Others may need new life in
Heaven—
Man, Nature, Art—made
new, assume!
Man with new mind old sense
to leaven,
Nature—new
light to clear old gloom,
Art that breaks bounds, gets
soaring-room.
I shall pray: “Fugitive
as precious—
Minutes which
passed,—return, remain!
Let earth’s old life
once more enmesh us,
You with old pleasure,
me—old pain,
So we but meet
nor part again!”
Nor was this reversion to the passion of youthful love altogether a new departure. The lyrics in Ferishtah’s Fancies are written to represent, from the side of emotion, the intellectual and ethical ideas worked out in the poems. The greater number of them are beautiful, and they would gain rather than lose if they were published separately from the poems. Some are plainly of the same date as the poems. Others, I think, were written in Browning’s early time, and the preceding poems are made to fit them. But whatever be their origin, they nearly all treat of love, and one of them with a crude claim on the love of the senses alone, as if that—as if the love of the body, even alone—were not apart from the consideration of a poet who wished to treat of the whole of human nature. Browning, when he wished to make a thought or a fact quite plain, frequently stated it without any of its modifications, trusting to his readers not to mistake him; knowing indeed, that if they cared to find the other side—in this case the love which issues from the senses and the spirit together, or from the spirit alone—they would find it stated just as soundly and clearly. He meant us to combine both statements, and he has done so himself with regard to love.

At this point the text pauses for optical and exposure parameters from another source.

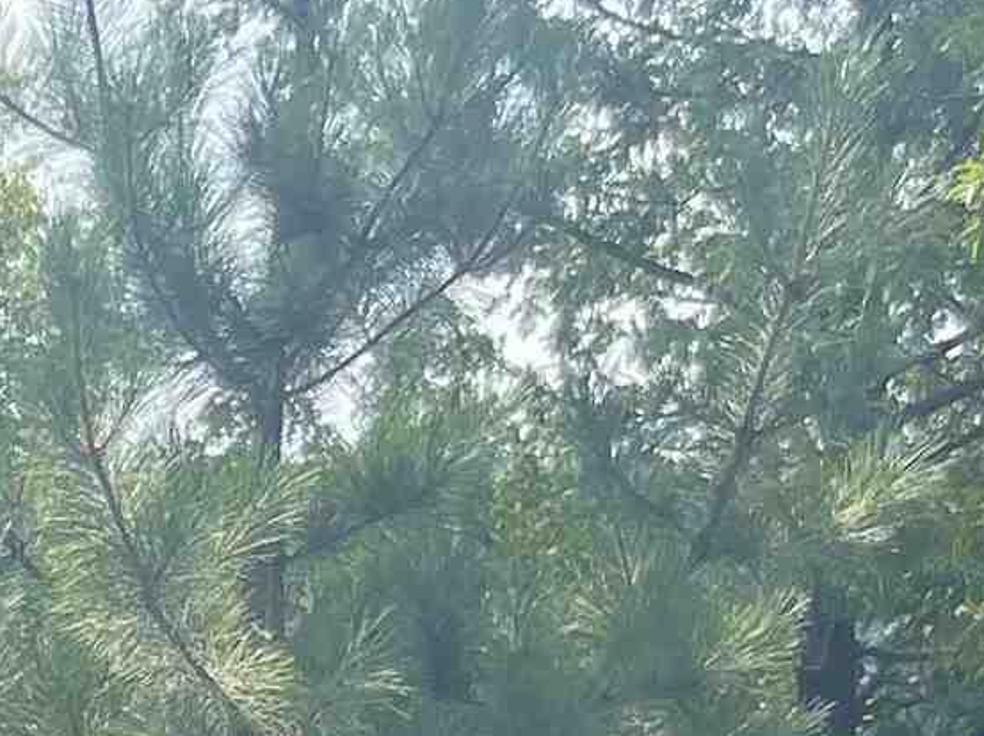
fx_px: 3949
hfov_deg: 12.5
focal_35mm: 139
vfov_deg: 9.2
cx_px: -973
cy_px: 1922
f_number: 1.6
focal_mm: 5.1
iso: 32
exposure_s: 1/1109
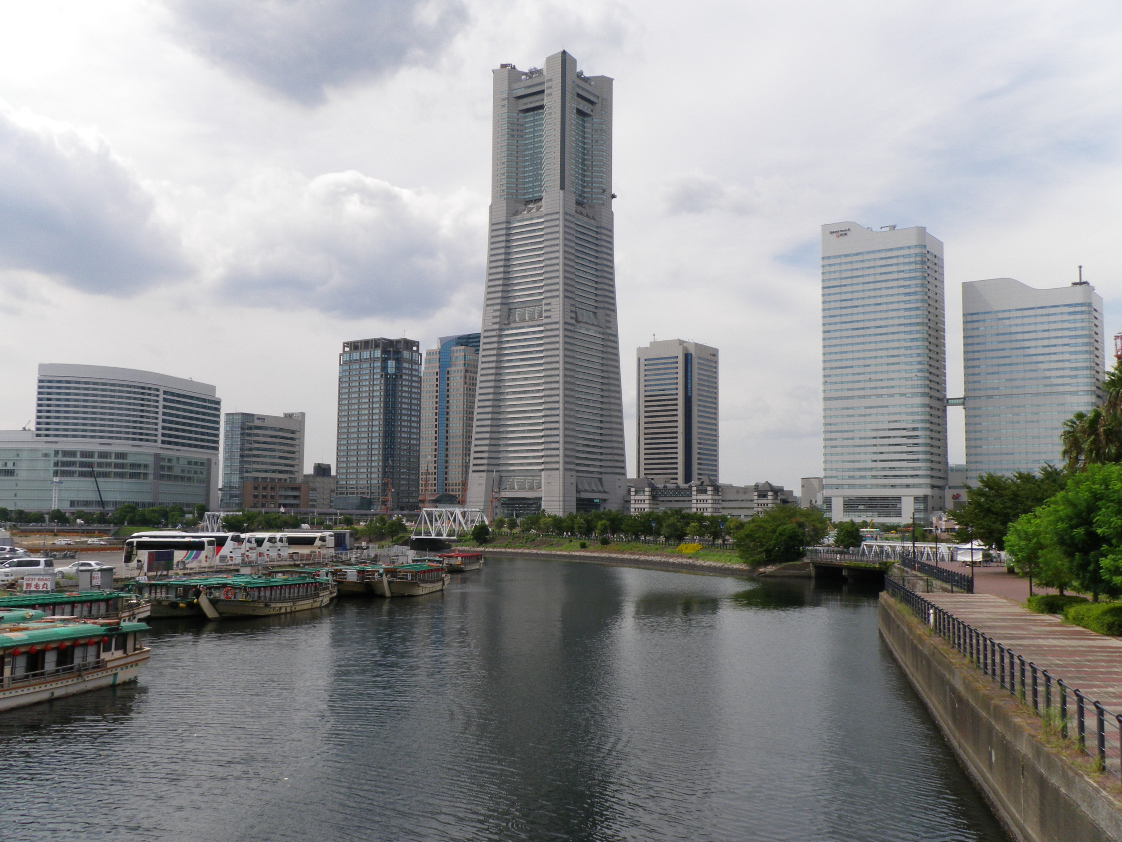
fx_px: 1134
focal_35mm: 35
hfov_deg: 52.6
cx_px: 561
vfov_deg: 40.7
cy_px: 421
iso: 64
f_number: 6.3
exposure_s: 1/250
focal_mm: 6.2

When, however, we have considered these exceptions, it still remains curious how little the passionate Love-poem, with its strong personal touch, exists in Browning’s poetry. One reason may be that Love-poems of this kind are naturally lyrical, and demand a sweet melody in the verse, and Browning’s genius was not especially lyrical, nor could he inevitably command a melodious movement in his verse. But the main reason is that he was taken up with other and graver matters, and chiefly with the right theory of life; with the true relation of God and man; and with the picturing—for absolute Love’s sake, and in order to win men to love one another by the awakening of pity—of as much of humanity as he could grasp in thought and feeling. Isolated and personal love was only a small part of this large design.
One personal love, however, he possessed fully and intensely. It was his love for his wife, and three poems embody it. The first is By the Fireside. It does not take rank as a true love lyric; it is too long, too many-motived for a lyric. It is a meditative poem of recollective tenderness wandering through the past; and no poem written on married love in England is more beautiful.